Closed Shade- closed 9 years ago
Hi,
thanks for opening this interesting issue!
Again, I would be targetting a solution, that would be best for as many users as possible. Here's my proposal:
I'll add a public method to the $.getPage
sub-plugin, analogue to the existing ones, that can be addressed like this:
$.getPage('x')
That would return the last xhr object at any time the user wants.
In your use case, you could simply call the new public method from within the pronto event handler.
What do you think?.
Seems the best solution to me.
I'm glad you agree :)
I'll implement it asap...
Maybe you should move the pronto.load event before the _render2() call wrapped in the setTimeout() function, or create a new event right there: pronto.request is triggered before the request, pronto.load after an eventual delay set with requestDelay. This is useful when applying custom animations to page transitions.
Thanks for the new idea!
I'd favourise a new event, also for backwards compatibility. What should be call it?
pronto.beforeload?
So I'll change _render
to this:
function _render(e, doPush, mode) {
if (requestTimer !== null) {
clearTimeout(requestTimer);
requestTimer = null;
}
requestTimer = setTimeout(function () {
$window.trigger("pronto.beforeload", e);
_render2(e, doPush, mode);
}, requestDelay);
}
Would that be alright?
Maybe out of the setTimeout, right before it. This way, we can act before the new page rendering if a requestDelay is set.
function _render(e, doPush, mode) {
if (requestTimer !== null) {
clearTimeout(requestTimer);
requestTimer = null;
}
$window.trigger("pronto.beforeload", e);
requestTimer = setTimeout(function () {
_render2(e, doPush, mode);
}, requestDelay);
}
Thanks! Like this:
function _render(e, doPush, mode) {
if (requestTimer !== null) {
clearTimeout(requestTimer);
requestTimer = null;
}
$window.trigger("pronto.beforeload", e);
requestTimer = setTimeout(function () {
_render2(e, doPush, mode);
}, requestDelay);
}
?
Yes. It should work fine once the public method to access the response is ready.

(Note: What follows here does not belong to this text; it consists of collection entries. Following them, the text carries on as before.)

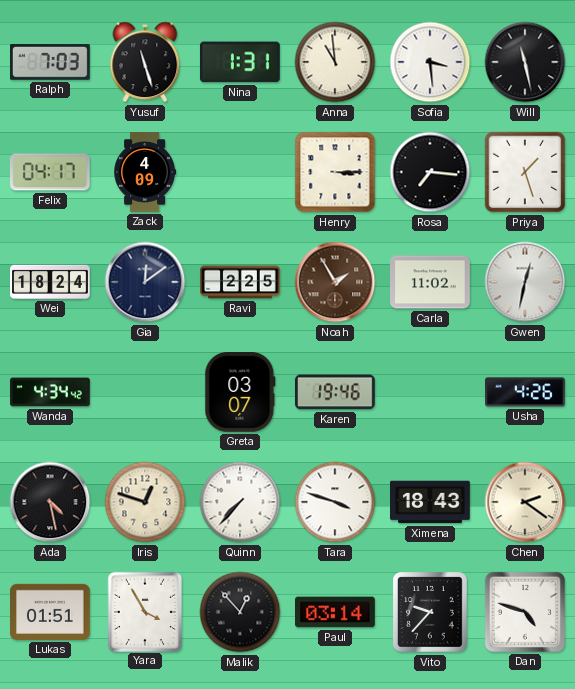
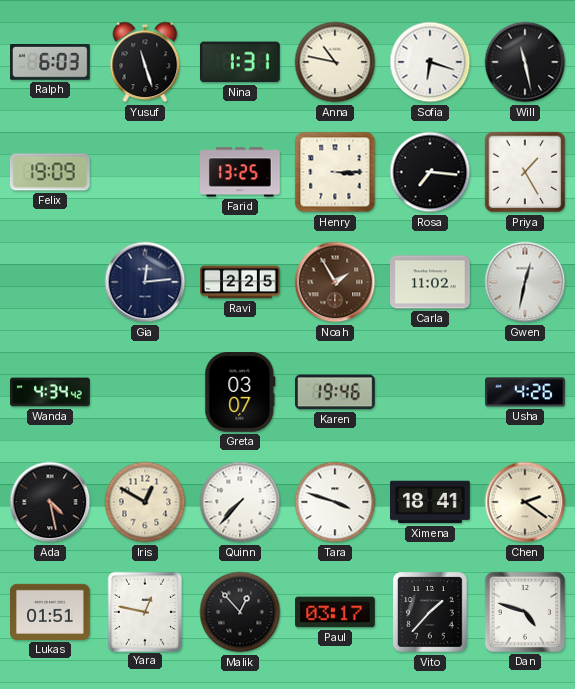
Ralph: 7:03 -> 6:03
Anna: 10:59 -> 10:47
Sofia: 3:29 -> 6:18
Felix: 04:17 -> 19:09
Zack: 4:09 -> none
Farid: none -> 13:25
Priya: 1:27 -> 1:25
Wei: 18:24 -> none
Gia: 12:09 -> 12:14
Iris: 12:48 -> 12:50
Ximena: 18:43 -> 18:41
Yara: 3:55 -> 12:47
Paul: 03:14 -> 03:17
Vito: 9:37 -> 1:37
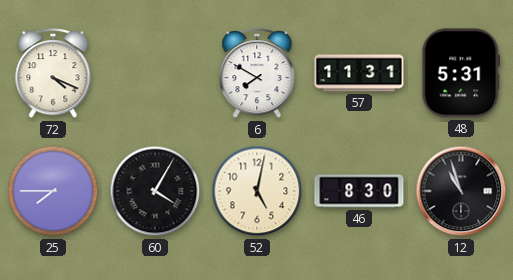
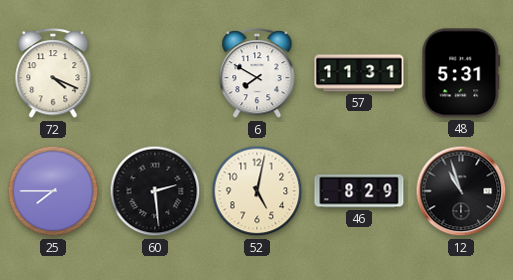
60: 4:05 -> 2:29
46: 8:30 -> 8:29
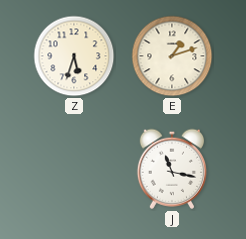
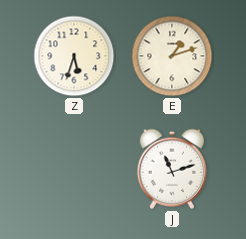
J: 11:17 -> 11:12
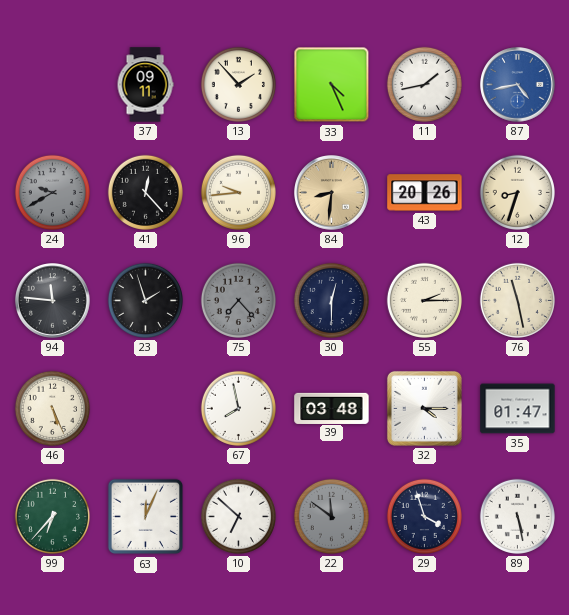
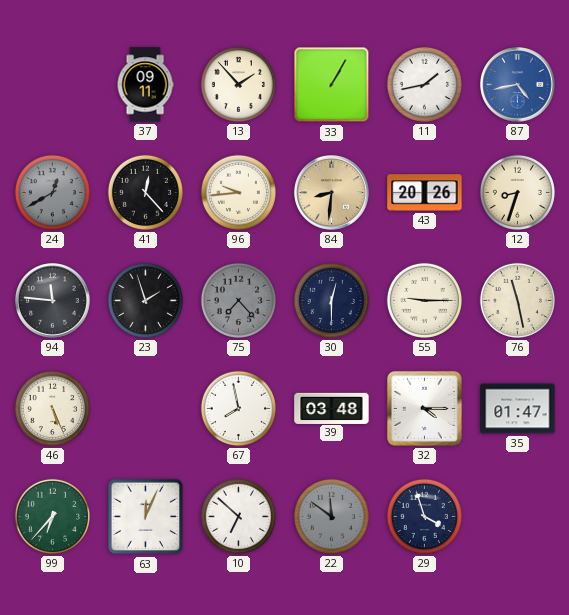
33: 4:26 -> 1:05
24: 9:40 -> 12:40
55: 2:15 -> 9:15
89: 5:28 -> none
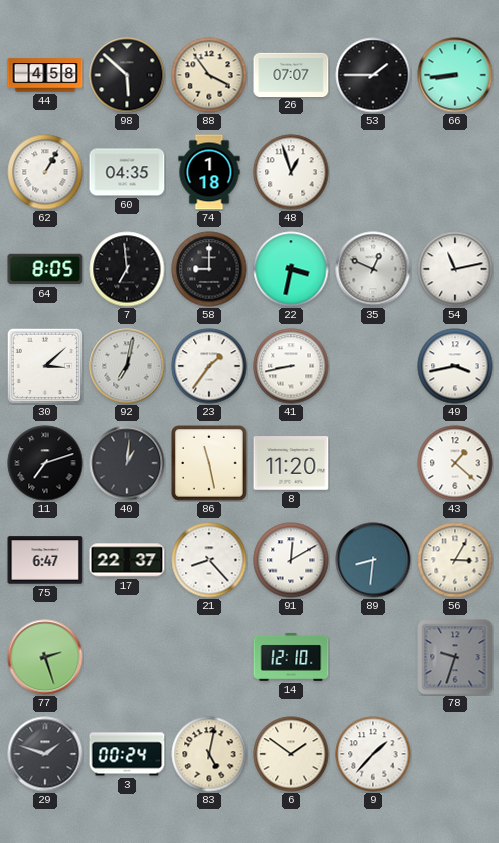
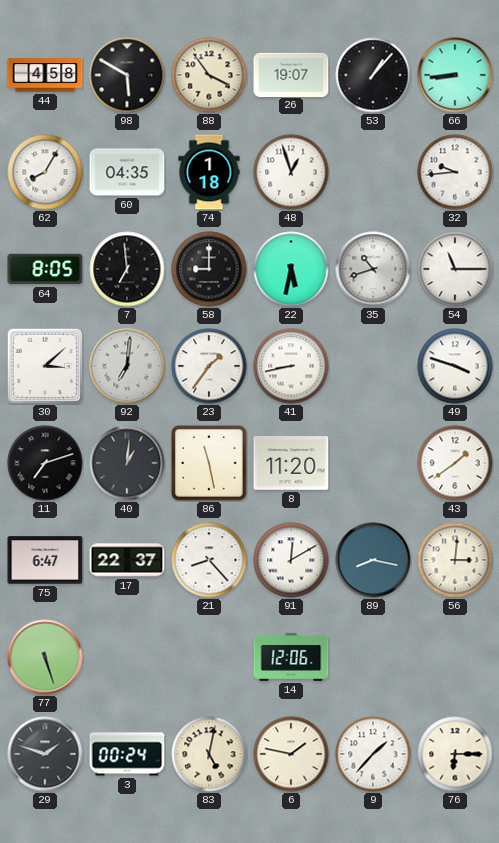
98: 5:52 -> 5:50
26: 07:07 -> 19:07
53: 1:45 -> 1:07
62: 1:05 -> 8:05
32: none -> 9:44
22: 3:32 -> 5:32
35: 12:49 -> 10:42
54: 11:13 -> 11:15
92: 7:02 -> 7:01
49: 3:43 -> 3:48
43: 1:22 -> 1:39
89: 8:31 -> 8:17
56: 3:05 -> 3:01
77: 2:27 -> 5:27
14: 12:10 -> 12:06
78: 9:33 -> none
6: 1:51 -> 1:47
76: none -> 6:15
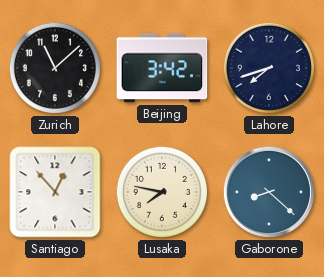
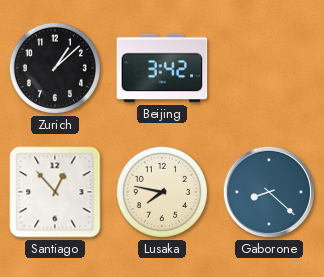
Zurich: 11:08 -> 1:08
Lahore: 7:42 -> none
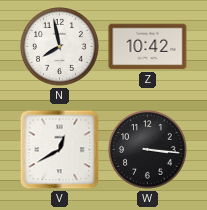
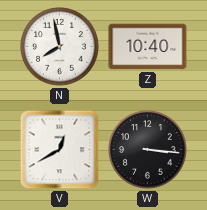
Z: 10:42 -> 10:40
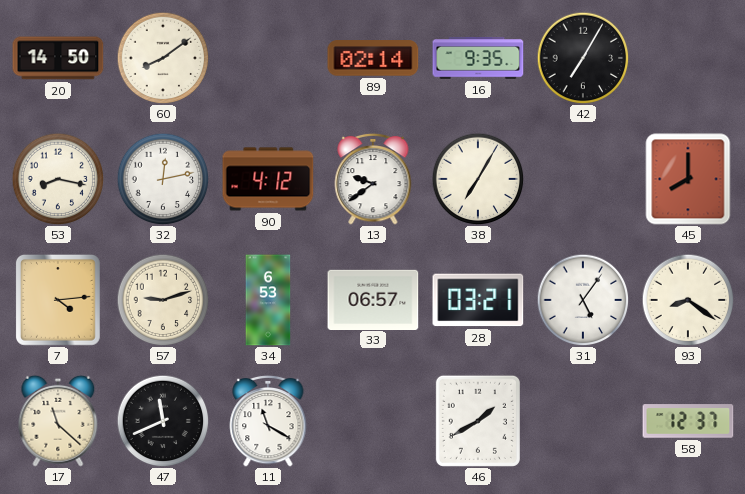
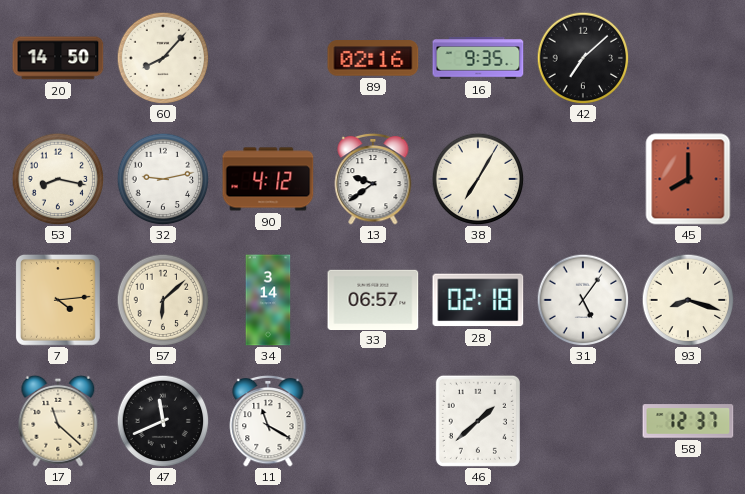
60: 8:09 -> 8:07
89: 02:14 -> 02:16
42: 7:05 -> 7:08
32: 12:13 -> 9:13
57: 9:12 -> 6:08
34: 6:53 -> 3:14
28: 03:21 -> 02:18
93: 8:21 -> 8:18
46: 1:40 -> 1:38
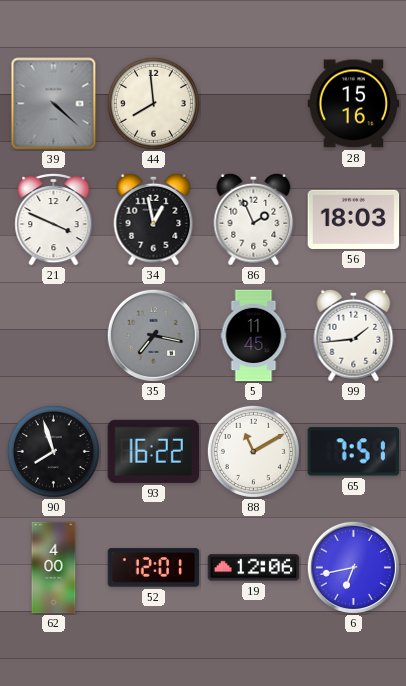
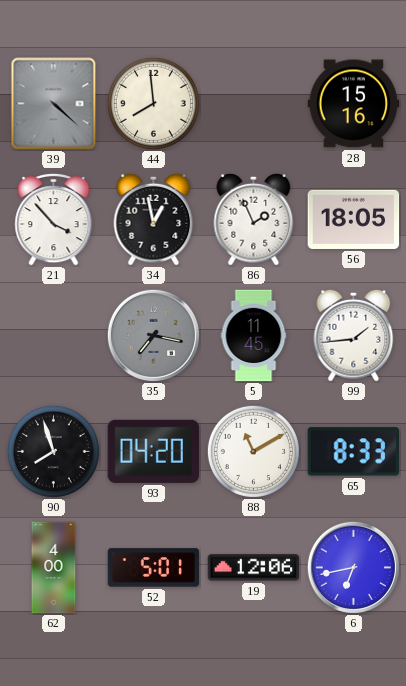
21: 3:49 -> 3:53
56: 18:03 -> 18:05
93: 16:22 -> 04:20
65: 7:51 -> 8:33
52: 12:01 -> 5:01
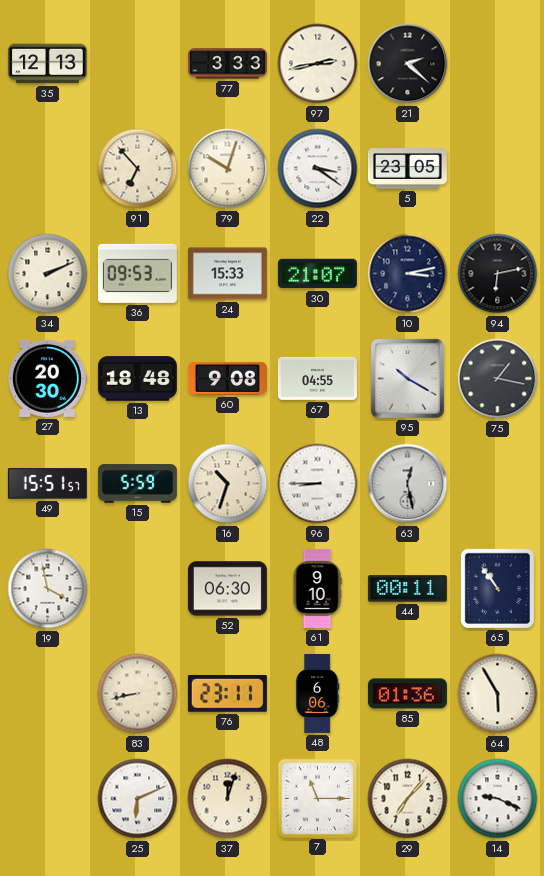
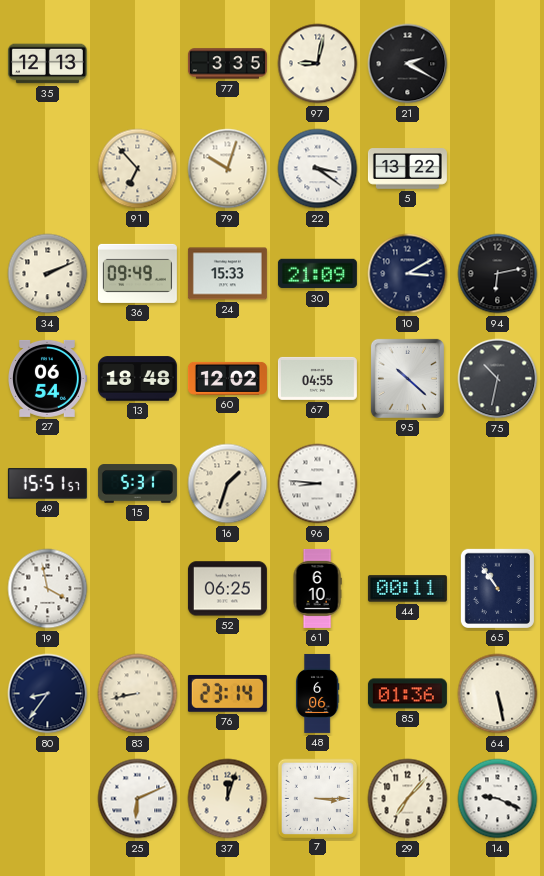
77: 3:33 -> 3:35
97: 2:43 -> 9:02
21: 2:22 -> 2:20
5: 23:05 -> 13:22
36: 09:53 -> 09:49
30: 21:07 -> 21:09
10: 3:13 -> 3:10
27: 20:30 -> 06:54
60: 9:08 -> 12:02
95: 10:20 -> 10:22
75: 1:17 -> 10:32
15: 5:59 -> 5:31
16: 10:33 -> 1:33
96: 8:45 -> 8:46
63: 12:28 -> none
52: 06:30 -> 06:25
61: 9:10 -> 6:10
80: none -> 8:36
76: 23:11 -> 23:14
64: 5:55 -> 5:28
7: 11:15 -> 3:15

Yes, I'll make the public method right away and then provide a test file - sec
Awesome, it works like a charm. Thank you arvgta, and good luck with future updates! I will suggest other features if I will find them necessary or useful.
Hi, I would like to be able to read the ajax response when targeting the pronto.load event. This is the workflow I would like to achieve:
Currently I am targeting the pronto.request event (requestDelay = 300 to allow css transitions), firing an animation basically onClick, without checking for the actual response. But I would like to check for the response before triggering any animation; is there a variable or something?